Saved entries

——

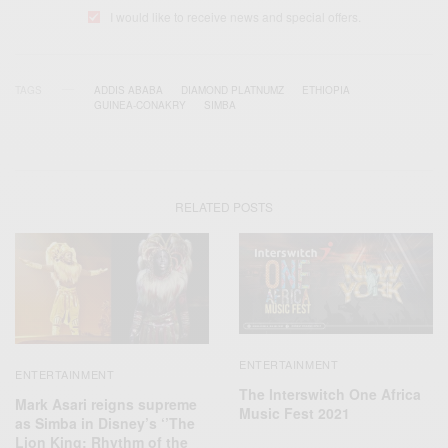
I would like to receive news and special offers.
TAGS
ADDIS ABABA
DIAMOND PLATNUMZ
ETHIOPIA
GUINEA-CONAKRY
SIMBA
RELATED POSTS
ENTERTAINMENT
ENTERTAINMENT
The Interswitch One Africa
Mark Asari reigns supreme
Music Fest 2021
as Simba in Disney’s ‘’The
Lion King: Rhythm of the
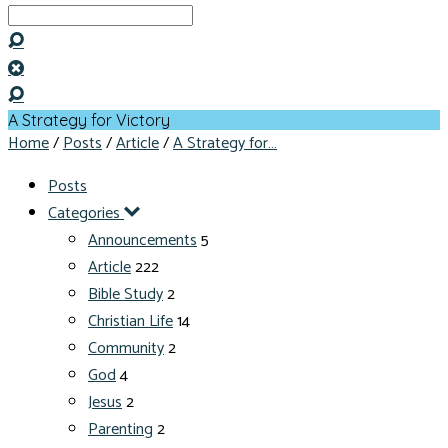
Search
A Strategy for Victory
Home
/
Posts
/
Article
/
A Strategy for…
Posts
Categories
Announcements
5
Article
222
Bible Study
2
Christian Life
14
Community
2
God
4
Jesus
2
Parenting
2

——

PROBLEM DESCRIPTION: Recast the lines from the beginning through the line with "Lion King: Rhythm of the" as a Markdown table with the columns n and Line, numbering each row and skipping blank lines. Leave the pictures out of the table.

ANSWER SPACE:
| n | Line |
|---|---|
| 1 | I would like to receive news and special offers. |
| 2 | TAGS |
| 3 | ADDIS ABABA |
| 4 | DIAMOND PLATNUMZ |
| 5 | ETHIOPIA |
| 6 | GUINEA-CONAKRY |
| 7 | SIMBA |
| 8 | RELATED POSTS |
| 9 | ENTERTAINMENT |
| 10 | ENTERTAINMENT |
| 11 | The Interswitch One Africa |
| 12 | Mark Asari reigns supreme |
| 13 | Music Fest 2021 |
| 14 | as Simba in Disney’s ‘’The |
| 15 | Lion King: Rhythm of the |